═══ Dataset

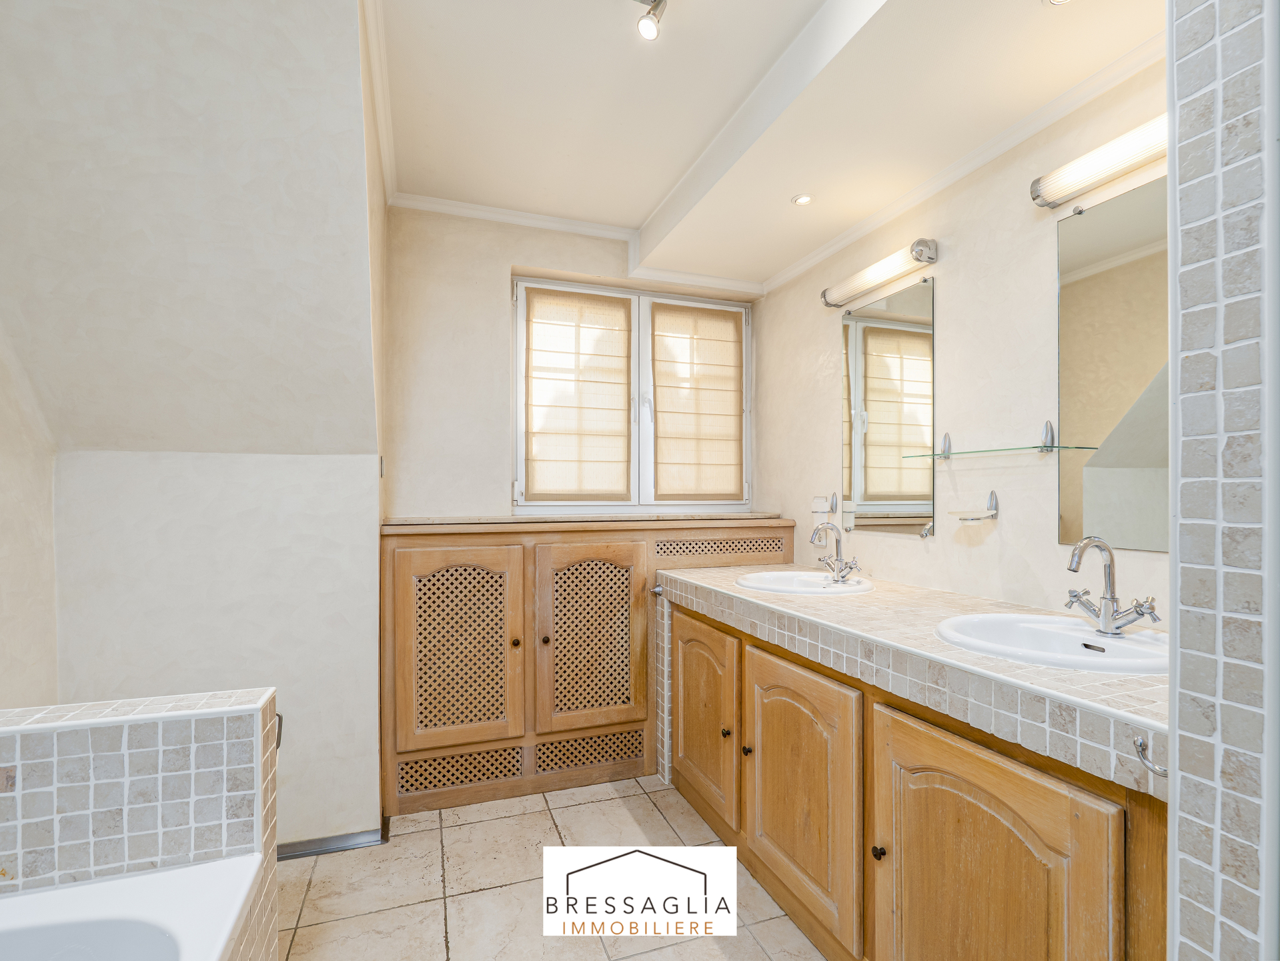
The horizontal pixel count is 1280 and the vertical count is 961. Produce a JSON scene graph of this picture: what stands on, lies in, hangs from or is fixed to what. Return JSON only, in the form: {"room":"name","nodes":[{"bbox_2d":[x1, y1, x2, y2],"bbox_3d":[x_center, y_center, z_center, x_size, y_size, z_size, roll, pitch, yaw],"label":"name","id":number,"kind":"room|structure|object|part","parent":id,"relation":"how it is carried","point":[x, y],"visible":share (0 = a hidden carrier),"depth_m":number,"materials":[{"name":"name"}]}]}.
{"room":"bathroom","nodes":[
{"label":"bathroom","id":0,"kind":"room"},
{"bbox_2d":[0,319,58,709],"bbox_3d":[-1.630,-0.003,0.827,0.147,2.702,2.293,0,0,-19],"label":"left wall","id":1,"kind":"structure","parent":0,"point":[3,561],"depth_m":1.64,"materials":[{"name":"paint"}]},
{"bbox_2d":[0,691,282,960],"bbox_3d":[-1.242,0.874,0.982,1.006,0.821,0.272,0,0,-19],"label":"tiled half wall","id":2,"kind":"structure","parent":0,"point":[136,758],"depth_m":1.08,"materials":[{"name":"tile"}]},
{"bbox_2d":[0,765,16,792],"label":"tile","id":3,"kind":"object","parent":2,"relation":"attached to","point":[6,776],"visible":0.95,"depth_m":1.01,"materials":[{"name":"brown tile"}]},
{"bbox_2d":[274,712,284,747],"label":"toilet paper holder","id":4,"kind":"object","parent":2,"relation":"attached to","point":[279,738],"visible":0.24,"depth_m":1.38,"materials":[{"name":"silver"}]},
{"bbox_2d":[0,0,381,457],"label":"sloped ceiling","id":5,"kind":"structure","parent":0,"point":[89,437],"depth_m":1.50,"materials":[{"name":"white paint"}]},
{"bbox_2d":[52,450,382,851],"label":"left wall","id":6,"kind":"structure","parent":0,"point":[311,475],"depth_m":1.91,"materials":[{"name":"white paint"}]},
{"bbox_2d":[275,816,390,860],"bbox_3d":[-1.247,1.270,1.935,0.665,0.064,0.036,0,0,-19],"label":"baseboard","id":7,"kind":"structure","parent":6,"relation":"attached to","point":[295,854],"depth_m":1.95,"materials":[{"name":"grey metal"}]},
{"bbox_2d":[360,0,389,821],"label":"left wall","id":8,"kind":"structure","parent":0,"point":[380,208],"depth_m":1.99,"materials":[{"name":"beige paint"}]},
{"bbox_2d":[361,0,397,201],"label":"crown molding","id":9,"kind":"structure","parent":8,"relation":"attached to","point":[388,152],"depth_m":1.80,"materials":[{"name":"white paint"}]},
{"bbox_2d":[274,774,829,960],"bbox_3d":[-0.103,1.329,0.964,2.873,0.094,3.600,0,0,-19],"label":"floor","id":10,"kind":"structure","parent":0,"point":[478,825],"depth_m":1.74,"materials":[{"name":"beige tile"}]},
{"bbox_2d":[0,853,264,960],"bbox_3d":[-0.961,1.000,0.308,0.947,0.501,1.562,0,0,-19],"label":"bathtub","id":11,"kind":"object","parent":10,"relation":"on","point":[104,884],"visible":0.99,"depth_m":0.99,"materials":[{"name":"white plastic"}]},
{"bbox_2d":[382,514,797,817],"bbox_3d":[-0.142,0.734,2.555,1.859,1.117,0.436,0,0,-19],"label":"built-in cabinet","id":12,"kind":"object","parent":10,"relation":"on","point":[634,550],"visible":0.83,"depth_m":2.31,"materials":[{"name":"brown wood"}]},
{"bbox_3d":[-0.703,0.688,2.203,0.446,0.740,0.088,0,0,-19],"label":"door","id":13,"kind":"part","parent":12,"relation":"part of","materials":[{"name":"brown wood"}]},
{"bbox_3d":[-0.510,0.659,2.281,0.030,0.033,0.032,0,0,-19],"label":"knob","id":14,"kind":"part","parent":12,"relation":"part of","materials":[{"name":"metal"}]},
{"bbox_2d":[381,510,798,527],"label":"wooden ledge","id":15,"kind":"structure","parent":12,"relation":"on","point":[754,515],"depth_m":2.42,"materials":[{"name":"brown wood"}]},
{"bbox_3d":[-0.198,0.689,2.359,0.488,0.746,0.089,0,0,-19],"label":"door","id":16,"kind":"part","parent":12,"relation":"part of","materials":[{"name":"brown wood"}]},
{"bbox_3d":[0.296,0.860,1.913,0.028,0.030,0.029,0,0,-19],"label":"knob","id":17,"kind":"part","parent":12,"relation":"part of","materials":[{"name":"metal"}]},
{"bbox_2d":[667,594,1169,960],"bbox_3d":[0.703,0.866,1.699,0.670,0.876,1.976,0,0,-19],"label":"vanity cabinet","id":18,"kind":"object","parent":10,"relation":"on","point":[986,862],"visible":0.7,"depth_m":1.25,"materials":[{"name":"brown wood"}]},
{"bbox_2d":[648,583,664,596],"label":"towel hook","id":19,"kind":"object","parent":18,"relation":"attached to","point":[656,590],"visible":0.67,"depth_m":2.40,"materials":[{"name":"silver metal"}]},
{"bbox_3d":[0.230,0.910,2.183,0.058,0.635,0.557,0,0,-19],"label":"cabinet door","id":20,"kind":"part","parent":18,"relation":"part of","materials":[{"name":"brown wood"}]},
{"bbox_3d":[0.357,0.899,1.870,0.028,0.032,0.028,0,0,-19],"label":"knob","id":21,"kind":"part","parent":18,"relation":"part of","materials":[{"name":"metal"}]},
{"bbox_3d":[0.442,0.928,1.666,0.059,0.670,0.581,0,0,-19],"label":"cabinet door","id":22,"kind":"part","parent":18,"relation":"part of","materials":[{"name":"brown wood"}]},
{"bbox_3d":[0.587,0.910,1.373,0.026,0.028,0.026,0,0,-19],"label":"knob","id":23,"kind":"part","parent":18,"relation":"part of","materials":[{"name":"black metal"}]},
{"bbox_2d":[659,560,1167,797],"bbox_3d":[0.746,0.414,1.684,0.702,0.089,1.941,0,0,-19],"label":"tiled countertop","id":24,"kind":"structure","parent":18,"relation":"on","point":[1077,677],"depth_m":1.22,"materials":[{"name":"tile"}]},
{"bbox_2d":[735,570,875,595],"bbox_3d":[0.614,0.437,2.069,0.485,0.146,0.495,0,0,-19],"label":"sink","id":25,"kind":"object","parent":24,"relation":"in","point":[778,587],"visible":0.68,"depth_m":2.14,"materials":[{"name":"white ceramic"}]},
{"bbox_2d":[809,520,860,581],"bbox_3d":[0.734,0.258,2.124,0.175,0.218,0.182,0,0,-19],"label":"faucet","id":26,"kind":"object","parent":25,"relation":"on","point":[841,569],"visible":1,"depth_m":2.12,"materials":[{"name":"silver metal"}]},
{"bbox_2d":[933,612,1169,675],"bbox_3d":[0.970,0.422,1.273,0.488,0.145,0.506,0,0,-19],"label":"sink","id":27,"kind":"object","parent":24,"relation":"in","point":[1127,639],"visible":0.65,"depth_m":1.32,"materials":[{"name":"white ceramic"}]},
{"bbox_2d":[1063,536,1160,635],"bbox_3d":[1.064,0.237,1.290,0.161,0.219,0.198,0,0,-19],"label":"faucet","id":28,"kind":"object","parent":27,"relation":"on","point":[1111,601],"visible":0.99,"depth_m":1.29,"materials":[{"name":"silver metal"}]},
{"bbox_3d":[0.662,0.946,1.169,0.064,0.728,0.592,0,0,-19],"label":"cabinet door","id":29,"kind":"part","parent":18,"relation":"part of","materials":[{"name":"brown wood"}]},
{"bbox_2d":[1133,737,1168,777],"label":"towel ring","id":30,"kind":"object","parent":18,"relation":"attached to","point":[1156,768],"visible":0.72,"depth_m":0.78,"materials":[{"name":"silver metal"}]},
{"bbox_2d":[384,202,764,521],"bbox_3d":[-0.272,-0.005,2.857,2.022,2.654,0.245,0,0,-19],"label":"back wall","id":31,"kind":"structure","parent":0,"point":[501,265],"depth_m":2.56,"materials":[{"name":"beige paint"}]},
{"bbox_2d":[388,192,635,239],"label":"crown molding","id":32,"kind":"structure","parent":31,"relation":"attached to","point":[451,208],"depth_m":2.57,"materials":[{"name":"white paint"}]},
{"bbox_2d":[511,276,750,512],"bbox_3d":[-0.021,-0.413,2.922,1.279,1.169,0.116,0,0,-19],"label":"window","id":33,"kind":"structure","parent":31,"relation":"in","point":[637,348],"depth_m":2.88,"materials":[{"name":"white"}]},
{"bbox_2d":[519,285,631,501],"bbox_3d":[-0.296,-0.431,2.771,0.562,1.045,0.039,0,0,-19],"label":"roman blind","id":34,"kind":"object","parent":33,"relation":"attached to","point":[552,297],"visible":0.97,"depth_m":2.76,"materials":[{"name":"beige fabric"}]},
{"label":"window handle","id":35,"kind":"part","parent":33,"relation":"part of","materials":[{"name":"metal"}]},
{"bbox_2d":[649,300,745,499],"bbox_3d":[0.314,-0.427,2.971,0.568,1.035,0.042,0,0,-19],"label":"roman blind","id":36,"kind":"object","parent":33,"relation":"attached to","point":[672,418],"visible":0.97,"depth_m":2.96,"materials":[{"name":"fabric"}]},
{"bbox_2d":[379,0,1169,291],"bbox_3d":[0.235,-1.275,1.198,2.439,0.256,3.498,0,0,-19],"label":"ceiling","id":37,"kind":"structure","parent":0,"point":[637,216],"depth_m":1.73,"materials":[{"name":"white paint"}]},
{"bbox_2d":[632,0,667,40],"bbox_3d":[0.019,-1.232,1.439,0.118,0.110,0.104,0,0,-19],"label":"ceiling spotlight","id":38,"kind":"object","parent":37,"relation":"attached to","point":[645,25],"visible":0.98,"depth_m":1.45,"materials":[{"name":"silver metal"}]},
{"bbox_2d":[791,192,813,206],"bbox_3d":[0.630,-1.091,2.145,0.083,0.008,0.083,0,0,-19],"label":"recessed light","id":39,"kind":"object","parent":37,"relation":"in","point":[801,200],"visible":0.99,"depth_m":2.14,"materials":[{"name":"white"}]},
{"bbox_2d":[1044,0,1073,6],"bbox_3d":[0.953,-1.095,1.226,0.092,0.011,0.093,0,0,-19],"label":"recessed light","id":40,"kind":"object","parent":37,"relation":"in","point":[1056,1],"visible":0.98,"depth_m":1.26,"materials":[{"name":"white"}]},
{"bbox_2d":[746,53,1165,622],"bbox_3d":[1.170,-0.032,1.820,0.135,2.630,2.814,0,0,-19],"label":"right wall","id":41,"kind":"structure","parent":0,"point":[968,262],"depth_m":1.83,"materials":[{"name":"beige paint"}]},
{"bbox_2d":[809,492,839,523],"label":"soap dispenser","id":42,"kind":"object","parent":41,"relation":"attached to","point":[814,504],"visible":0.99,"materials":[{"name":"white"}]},
{"bbox_2d":[820,238,940,308],"bbox_3d":[0.909,-0.797,2.157,0.105,0.094,0.561,0,0,-19],"label":"wall light","id":43,"kind":"object","parent":41,"relation":"attached to","point":[876,275],"visible":0.98,"depth_m":2.07,"materials":[{"name":"silver metal"}]},
{"bbox_2d":[839,272,935,537],"bbox_3d":[0.953,-0.276,2.185,0.009,0.936,0.528,0,0,-19],"label":"mirror","id":44,"kind":"object","parent":41,"relation":"attached to","point":[912,343],"visible":0.99,"depth_m":2.14,"materials":[{"name":"mirror"}]},
{"bbox_2d":[767,28,1162,297],"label":"crown molding","id":45,"kind":"structure","parent":41,"relation":"attached to","point":[788,273],"depth_m":1.77,"materials":[{"name":"white paint"}]},
{"bbox_2d":[947,489,999,523],"bbox_3d":[1.045,0.075,1.756,0.122,0.097,0.126,0,0,-19],"label":"soap dish","id":46,"kind":"object","parent":41,"relation":"attached to","point":[992,496],"visible":0.99,"depth_m":1.73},
{"bbox_2d":[899,421,1095,458],"bbox_3d":[1.060,-0.125,1.701,0.141,0.087,0.479,0,0,-19],"label":"glass shelf","id":47,"kind":"object","parent":41,"relation":"attached to","point":[1048,426],"visible":0.99,"depth_m":1.66,"materials":[{"name":"glass"}]},
{"bbox_2d":[1029,113,1165,208],"bbox_3d":[1.225,-0.811,1.327,0.118,0.095,0.577,0,0,-19],"label":"wall light","id":48,"kind":"object","parent":41,"relation":"attached to","point":[1084,168],"visible":0.87,"depth_m":1.39,"materials":[{"name":"silver metal"}]},
{"bbox_2d":[1056,176,1169,556],"bbox_3d":[1.271,-0.290,1.310,0.008,0.921,0.553,0,0,-19],"label":"mirror","id":49,"kind":"object","parent":41,"relation":"attached to","point":[1100,281],"visible":0.77,"depth_m":1.43,"materials":[{"name":"mirror"}]},
{"bbox_2d":[1165,0,1279,960],"bbox_3d":[1.039,-0.003,0.776,0.717,2.584,0.137,0,0,-19],"label":"tiled partition wall","id":50,"kind":"structure","parent":0,"point":[1190,890],"depth_m":0.69,"materials":[{"name":"tile"}]}
]}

══════

Problem details> The expected output is each line of the records above that includes the word "nodes".

Written answer>
The horizontal pixel count is 1280 and the vertical count is 961. Produce a JSON scene graph of this picture: what stands on, lies in, hangs from or is fixed to what. Return JSON only, in the form: {"room":"name","nodes":[{"bbox_2d":[x1, y1, x2, y2],"bbox_3d":[x_center, y_center, z_center, x_size, y_size, z_size, roll, pitch, yaw],"label":"name","id":number,"kind":"room|structure|object|part","parent":id,"relation":"how it is carried","point":[x, y],"visible":share (0 = a hidden carrier),"depth_m":number,"materials":[{"name":"name"}]}]}.
{"room":"bathroom","nodes":[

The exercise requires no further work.